|Comments on Thursday 24 October 2002:|
|I have now switched my email over to using the new spam filter. It still does a white-list check, it still bounces messages it blocks, but now it should block non-spam messages from strangers a lot less, and quite possibly also block spam messages slightly more. A body of a little over a thousand messages has been used to form my statistical base (463 spams, 591 nonspams) at this point; the filter has been seeming fairly reliable since about the 500 mark. Most of my readers here are probably already whitelisted, so it shouldn't affect those people at all. I also sent $10 to D.J.Bernstein, because I was going to email him compliments, and realised that when people send me compliments on programming things, I'd generally prefer them in cash form. Thus, I avoid hypocrisy. I was particularly entertained, today, by his succinct rant on the subject of cross-platform compatibility.
|Aardvarks. Mr Bernstein again chooses his *nix versions carefully to ensure the greatest differences between them. (In support of his own completely non-standards-adhering tools?) Solaris, SuSE, OpenBSD - all have very different goals and different ways of achieving them. This isn't cross platform compatibilty so much as 'Do it my way or I will suck what blood you have left in your veins. Because I am the best!' Or something of the sort. I see it this way RMS == DJB. Both being watermelons who've decided to turn computing into a religion of some sort. It's just a matter of which values you choose to assign to either variable to unbalance the equation. Elephants will devour the world.|
|For future reference, would you prefer moneyless compliments or no compliments at all?|
|Depends whether they're good compliments with specific things to say, and whether they're from people I know. I'd rather no compliment than random "you rock!", but otherwise I'd rather have a compliment. Slightly.|
|DJB wasn't actually arguing in favour of his own tools, in that article, though - as a slight aside he did, but he was arguing against trans-package compatibility overwhelming cross-platform compatibility, ie. he was saying that letting Apache handle things its own way is better than having SuSE do it Bernstein-way and everyone else having it handle things its own way. Aside from which, Bernstein tools aren't non-standards-adhering, because they are a choice. If a distro installs everything under Bernstein tools as default, and every other distro does not, *that* would be non-standards-adhering. And, ironically, is the way I would like Grarh to be.|
Also, RMS's code sucks, and DJB's doesn't. This is 'sucks' defined as "is big, slow, and bug-filled".

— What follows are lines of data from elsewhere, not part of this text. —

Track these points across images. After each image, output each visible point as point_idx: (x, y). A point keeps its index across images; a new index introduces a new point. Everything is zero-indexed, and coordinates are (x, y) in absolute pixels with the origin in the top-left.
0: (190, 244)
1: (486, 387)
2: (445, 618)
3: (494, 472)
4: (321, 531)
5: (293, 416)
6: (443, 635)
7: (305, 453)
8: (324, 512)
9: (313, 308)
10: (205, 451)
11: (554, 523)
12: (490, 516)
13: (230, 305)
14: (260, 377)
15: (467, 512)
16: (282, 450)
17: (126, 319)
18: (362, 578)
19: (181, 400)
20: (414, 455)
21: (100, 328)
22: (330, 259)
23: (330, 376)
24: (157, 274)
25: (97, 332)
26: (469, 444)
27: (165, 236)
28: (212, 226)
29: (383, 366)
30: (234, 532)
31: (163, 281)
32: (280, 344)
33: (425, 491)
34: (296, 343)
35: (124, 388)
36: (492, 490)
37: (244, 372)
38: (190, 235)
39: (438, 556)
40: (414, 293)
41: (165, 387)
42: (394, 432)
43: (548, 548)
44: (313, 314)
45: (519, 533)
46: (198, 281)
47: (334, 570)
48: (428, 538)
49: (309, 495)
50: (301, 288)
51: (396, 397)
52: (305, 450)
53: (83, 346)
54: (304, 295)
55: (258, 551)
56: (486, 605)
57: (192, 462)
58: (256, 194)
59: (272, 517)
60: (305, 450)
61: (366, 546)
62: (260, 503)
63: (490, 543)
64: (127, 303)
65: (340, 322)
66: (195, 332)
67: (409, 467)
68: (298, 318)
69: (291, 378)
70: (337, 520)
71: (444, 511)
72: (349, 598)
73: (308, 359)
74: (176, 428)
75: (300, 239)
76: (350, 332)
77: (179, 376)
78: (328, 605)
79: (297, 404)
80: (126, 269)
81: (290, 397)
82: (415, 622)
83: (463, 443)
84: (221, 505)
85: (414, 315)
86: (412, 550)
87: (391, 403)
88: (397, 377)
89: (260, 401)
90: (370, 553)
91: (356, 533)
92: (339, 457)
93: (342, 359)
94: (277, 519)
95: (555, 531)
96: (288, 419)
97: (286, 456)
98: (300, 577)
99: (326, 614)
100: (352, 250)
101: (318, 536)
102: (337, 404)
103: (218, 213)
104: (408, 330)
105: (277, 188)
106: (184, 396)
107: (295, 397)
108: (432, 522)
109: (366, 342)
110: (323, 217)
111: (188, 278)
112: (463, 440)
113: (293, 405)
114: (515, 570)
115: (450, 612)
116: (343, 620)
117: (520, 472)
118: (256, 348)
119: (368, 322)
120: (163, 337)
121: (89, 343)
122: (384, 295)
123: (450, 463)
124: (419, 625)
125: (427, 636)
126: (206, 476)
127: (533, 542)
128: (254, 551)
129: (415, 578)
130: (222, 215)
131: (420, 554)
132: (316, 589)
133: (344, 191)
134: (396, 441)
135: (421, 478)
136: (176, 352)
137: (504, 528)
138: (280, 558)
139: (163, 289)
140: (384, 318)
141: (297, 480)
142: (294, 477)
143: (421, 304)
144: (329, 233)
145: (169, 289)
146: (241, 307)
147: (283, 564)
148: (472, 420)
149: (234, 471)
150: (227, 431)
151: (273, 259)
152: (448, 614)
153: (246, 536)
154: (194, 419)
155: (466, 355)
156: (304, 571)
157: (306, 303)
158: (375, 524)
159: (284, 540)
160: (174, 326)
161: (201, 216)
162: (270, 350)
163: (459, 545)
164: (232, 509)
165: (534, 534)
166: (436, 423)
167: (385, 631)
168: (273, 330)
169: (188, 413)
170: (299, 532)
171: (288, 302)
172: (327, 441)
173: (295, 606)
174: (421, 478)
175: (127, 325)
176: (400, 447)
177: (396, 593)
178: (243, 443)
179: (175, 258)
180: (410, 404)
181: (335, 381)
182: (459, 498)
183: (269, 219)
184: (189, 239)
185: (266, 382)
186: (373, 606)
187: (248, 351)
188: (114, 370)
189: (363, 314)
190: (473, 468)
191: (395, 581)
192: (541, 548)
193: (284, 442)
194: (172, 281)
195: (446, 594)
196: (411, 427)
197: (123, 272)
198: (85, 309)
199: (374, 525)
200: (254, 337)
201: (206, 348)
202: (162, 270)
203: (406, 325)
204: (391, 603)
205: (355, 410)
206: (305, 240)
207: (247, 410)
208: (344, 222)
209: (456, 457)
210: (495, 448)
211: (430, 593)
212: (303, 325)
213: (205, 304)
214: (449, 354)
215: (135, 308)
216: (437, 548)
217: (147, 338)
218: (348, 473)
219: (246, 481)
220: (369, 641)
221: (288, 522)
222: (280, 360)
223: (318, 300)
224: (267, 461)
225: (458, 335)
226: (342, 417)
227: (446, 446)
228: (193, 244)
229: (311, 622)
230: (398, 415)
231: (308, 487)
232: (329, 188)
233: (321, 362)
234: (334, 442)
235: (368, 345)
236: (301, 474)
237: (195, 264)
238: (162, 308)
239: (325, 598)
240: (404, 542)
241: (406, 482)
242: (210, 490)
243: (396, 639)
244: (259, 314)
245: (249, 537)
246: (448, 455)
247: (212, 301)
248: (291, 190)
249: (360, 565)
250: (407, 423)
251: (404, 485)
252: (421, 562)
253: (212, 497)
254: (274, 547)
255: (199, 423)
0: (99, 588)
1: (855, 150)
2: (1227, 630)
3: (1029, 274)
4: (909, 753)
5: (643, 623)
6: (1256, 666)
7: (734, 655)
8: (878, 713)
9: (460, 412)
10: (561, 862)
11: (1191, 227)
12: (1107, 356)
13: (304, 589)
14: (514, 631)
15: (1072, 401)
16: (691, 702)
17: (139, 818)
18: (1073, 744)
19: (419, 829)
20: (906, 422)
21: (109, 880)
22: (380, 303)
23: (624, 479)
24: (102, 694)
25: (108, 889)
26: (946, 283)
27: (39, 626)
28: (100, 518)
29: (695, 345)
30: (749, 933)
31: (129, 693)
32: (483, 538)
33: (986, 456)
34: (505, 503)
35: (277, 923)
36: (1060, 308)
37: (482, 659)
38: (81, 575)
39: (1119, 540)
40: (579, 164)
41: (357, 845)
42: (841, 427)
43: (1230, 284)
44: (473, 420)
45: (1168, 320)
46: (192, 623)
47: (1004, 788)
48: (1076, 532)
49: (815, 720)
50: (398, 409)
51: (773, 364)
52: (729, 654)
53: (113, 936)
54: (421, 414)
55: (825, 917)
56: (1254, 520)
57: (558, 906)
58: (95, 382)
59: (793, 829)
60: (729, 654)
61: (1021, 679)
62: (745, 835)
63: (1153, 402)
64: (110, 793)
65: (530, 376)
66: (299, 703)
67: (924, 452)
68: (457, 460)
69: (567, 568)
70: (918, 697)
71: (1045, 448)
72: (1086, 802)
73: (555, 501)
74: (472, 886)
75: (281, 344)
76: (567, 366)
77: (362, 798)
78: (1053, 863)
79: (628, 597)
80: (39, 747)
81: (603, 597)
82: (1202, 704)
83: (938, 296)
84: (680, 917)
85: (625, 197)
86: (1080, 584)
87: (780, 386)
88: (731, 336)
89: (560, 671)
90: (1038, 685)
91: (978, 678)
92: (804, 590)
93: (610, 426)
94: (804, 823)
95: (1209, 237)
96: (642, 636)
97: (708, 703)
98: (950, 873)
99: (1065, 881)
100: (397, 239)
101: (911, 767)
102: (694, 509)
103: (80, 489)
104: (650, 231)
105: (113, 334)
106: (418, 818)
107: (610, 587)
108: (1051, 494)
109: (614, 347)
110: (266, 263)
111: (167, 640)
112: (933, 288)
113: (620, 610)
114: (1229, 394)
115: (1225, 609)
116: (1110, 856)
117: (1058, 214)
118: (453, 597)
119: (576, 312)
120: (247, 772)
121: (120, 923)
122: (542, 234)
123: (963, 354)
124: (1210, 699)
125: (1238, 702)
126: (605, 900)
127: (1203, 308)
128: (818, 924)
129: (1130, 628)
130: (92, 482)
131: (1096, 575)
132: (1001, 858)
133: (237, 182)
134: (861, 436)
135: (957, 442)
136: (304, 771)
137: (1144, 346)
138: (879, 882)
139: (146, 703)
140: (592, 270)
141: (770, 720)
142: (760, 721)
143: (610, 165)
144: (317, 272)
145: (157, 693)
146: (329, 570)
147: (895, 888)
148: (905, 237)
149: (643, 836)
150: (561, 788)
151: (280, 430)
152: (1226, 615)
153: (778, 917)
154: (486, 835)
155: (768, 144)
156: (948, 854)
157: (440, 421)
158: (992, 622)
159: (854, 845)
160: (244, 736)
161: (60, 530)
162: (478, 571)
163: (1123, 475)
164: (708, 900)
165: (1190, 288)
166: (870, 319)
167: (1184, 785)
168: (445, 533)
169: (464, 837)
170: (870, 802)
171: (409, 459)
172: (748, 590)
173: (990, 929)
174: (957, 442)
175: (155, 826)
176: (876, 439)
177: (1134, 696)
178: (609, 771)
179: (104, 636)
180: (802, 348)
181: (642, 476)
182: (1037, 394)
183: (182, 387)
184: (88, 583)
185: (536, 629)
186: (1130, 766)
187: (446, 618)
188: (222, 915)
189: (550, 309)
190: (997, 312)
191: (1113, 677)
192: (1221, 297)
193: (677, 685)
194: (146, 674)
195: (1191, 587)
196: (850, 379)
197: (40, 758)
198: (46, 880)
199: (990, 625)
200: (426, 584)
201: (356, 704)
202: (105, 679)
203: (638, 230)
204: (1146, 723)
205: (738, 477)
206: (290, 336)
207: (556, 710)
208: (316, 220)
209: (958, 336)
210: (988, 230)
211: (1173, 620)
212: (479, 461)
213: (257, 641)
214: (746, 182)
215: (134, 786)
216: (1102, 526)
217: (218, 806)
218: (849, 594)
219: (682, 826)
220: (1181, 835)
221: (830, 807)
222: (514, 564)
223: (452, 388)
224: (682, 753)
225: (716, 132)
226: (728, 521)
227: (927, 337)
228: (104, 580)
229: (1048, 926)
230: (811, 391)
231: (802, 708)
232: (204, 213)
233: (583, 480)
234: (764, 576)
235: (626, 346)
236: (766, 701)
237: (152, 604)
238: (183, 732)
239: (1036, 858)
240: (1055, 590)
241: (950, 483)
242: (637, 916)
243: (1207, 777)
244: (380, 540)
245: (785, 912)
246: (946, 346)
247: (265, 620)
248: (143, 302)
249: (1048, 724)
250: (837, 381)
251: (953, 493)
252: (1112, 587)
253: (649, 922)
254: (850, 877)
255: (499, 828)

|Mmm, I was really referring to personality rather than coding ability. As in, both are uncompromising in the belief that they are correct, both have a reputation of being somewhat nutty because of this, both have a reputation as poor communicators - ranting rather than discussing.|
I would say that Bernstein's tools aren't standards adhering because they generally ignore such things as the Linux Standards Base and do things the way Bernstein would prefer. Bernstein would seem to allow software to install config files in /banana/aardvark/... /config as an extreme example, so long as it was installed in the same directory on all platforms. Bernstein's demand table suggesting Apache config should be in /usr/local/apache/conf seems to indicate he doesn't understand what /usr/local is for. Or what /etc is for. Most of the locations he suggests in that table go completely against the LSB (OK, you could say that the LSB is wrong, but why? It's a reasonably sane set of standards, and actually aims to fix many of the problems Bernstein brings up.). Certainly his point is not that his locations are correct, simply that they should be the same on all platforms, but why not use the work that's already been done in this area to make his point? I would say that both trans-package and cross-platform compatibility are equally important. It would be nice if software behaved the same no matter which platform it was installed on, but it would be equally nice to know that all packages installed config files in /etc, user binaries in /bin, system binaries in /sbin and so on. I just don't see how leaving it entirely up to the software maintainers is going to lead to a more usable system.
As for Grarh, I agree with you to a point. I want Grarh to be a system that allows you to install Bernsteins tools as default. I think the thing is to make it possible to install as flexibly as possible, whether that is Bernstein, or GNU, or some tools your mate down the road hacked together. And if you want to have a single directory in / called
/tomato with everything under that, I want it to let you do that. Key point is flexibility, getting it to do what you want it to do, imposing as few rules as possible.